Compost Heap (Pile) – For a Healthy Garden

Compost - The Key to a Healthy Garden

A healthy garden requires a good rich soil to produce healthy plants and crops. Of course you can replenish and add nutrients with artificial fertilisers but nothing beats good compost.

Not only does compost contain the major nutrients, Nitrogen, Phosphorus and Potassium (potash), but it contains trace nutrients like magnesium and humus. Humus it the magical substance that turns rock dust into soil.

It binds the dust, holds water, enables drainage and provides a home for the billions of bacteria and millions of worms on which the health of our soil depends,

Making A Compost Heap (Pile)

There a whole books devoted to compost making and magazines full of magical methods, adverts for additives and so on. Yet making good compost is a fairly simple thing to do.

There's no best time to make compost, it really depends when you have garden waste available. It's slower in cold weather but that just means things take longer.

Ideally you want a compost bin, this should be around 3 feet square and the same high. Scrap wood is fine to build it from or you can buy fancy ready made bins in wood for a small fortune or fairly cheap plastic bins.

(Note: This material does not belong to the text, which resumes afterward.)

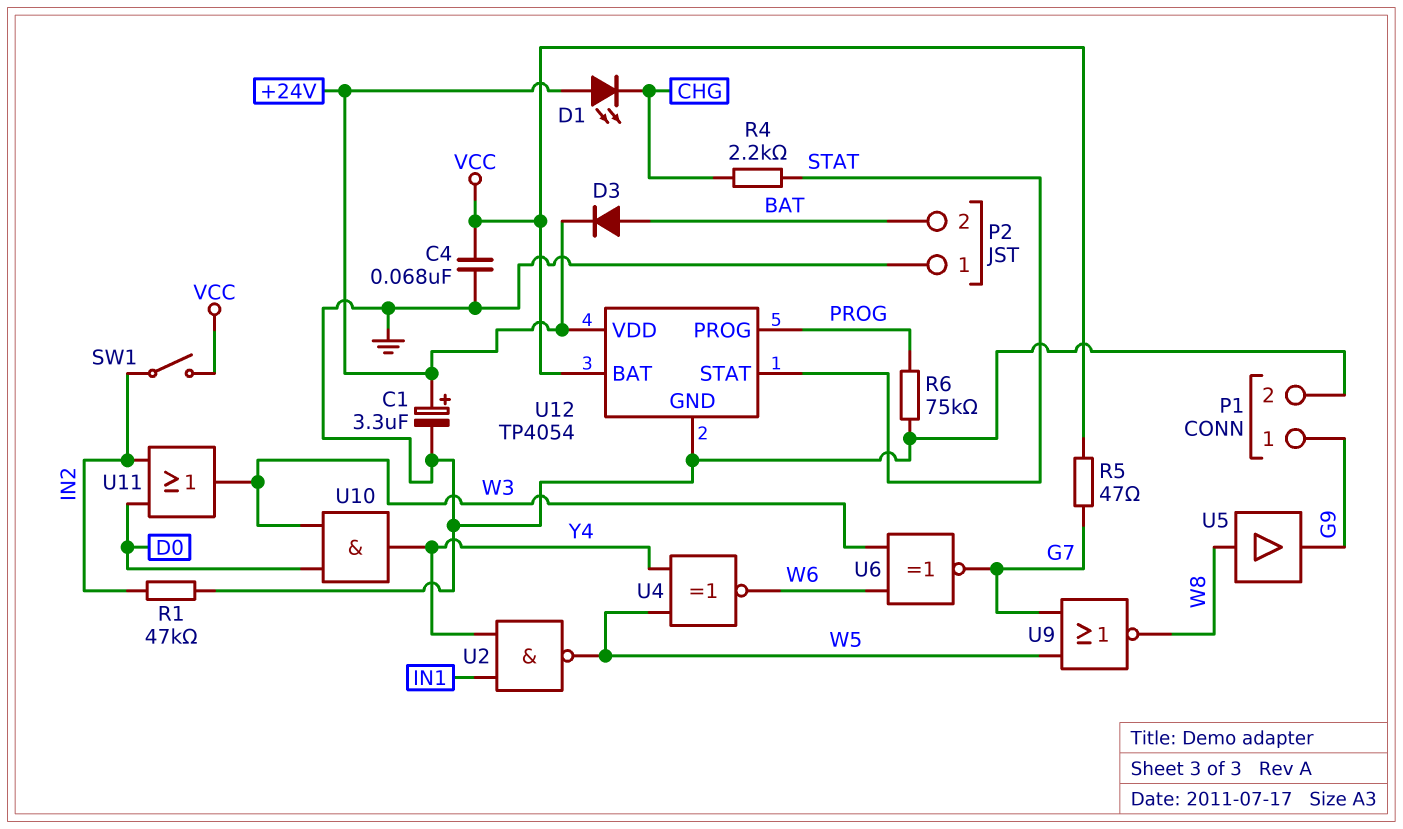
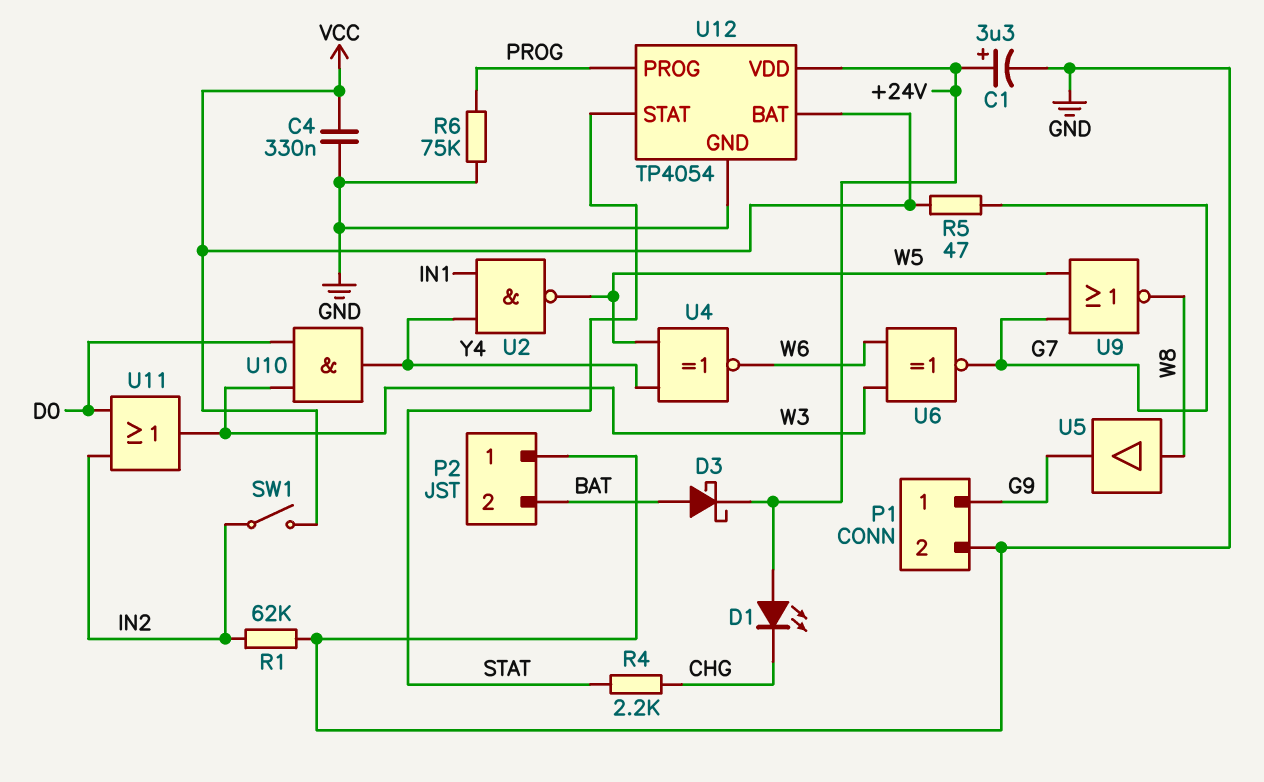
C4: 68nF (GND, VCC) -> 330nF (GND, VCC)
D3: diode (A BAT, K +24V) -> schottky (A BAT, K +24V)
R1: 47k (GND, IN2) -> 62k (GND, IN2)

Save up your green waste until you have a reasonable amount and then begin to build your pile. If you have a load of grass cuttings, you will need to mix those with twiggy and other materials to stop them compacting into a smelly mass. Torn up cardboard or shredded paper is a good mixer to add to grass cuttings.

Lay some stems or twigs on the ground to allow some air to flow into your compost pile and then put a six inch layer of green materials on top. You then need an activator, this could be something like a thin layer of horse or poultry manure or nitrogen fertiliser like sulphate of ammonia or prilled urea.

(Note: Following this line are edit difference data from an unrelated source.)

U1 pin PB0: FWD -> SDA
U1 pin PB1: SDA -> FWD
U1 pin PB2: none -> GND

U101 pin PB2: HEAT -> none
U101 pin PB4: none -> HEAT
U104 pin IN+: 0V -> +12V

This is the fuel to get your heap going. Then put another six inch layer on the top but this time put a fine dusting of garden lime on top. This keeps the pile 'sweet', by which I mean it stops your compost from becoming acid which slows or stops bacterial action and worms.

Keep adding layers, alternating activator and lime until you have used your green waste up. Make sure it's not to dry – just damp is perfect. Then put a sheet of plastic or old carpet on the top to keep rain off and warmth in.

After a while, which will vary according to the time of year, the pile will halve in size. At this stage fork it over or better still move it into another bin to mix it all up and shortly after you will have a crumbly sweet smelling compost to improve your soil.

Compost is the way to ensure you have a healthy soil and a healthy soil will give you a healthy garden.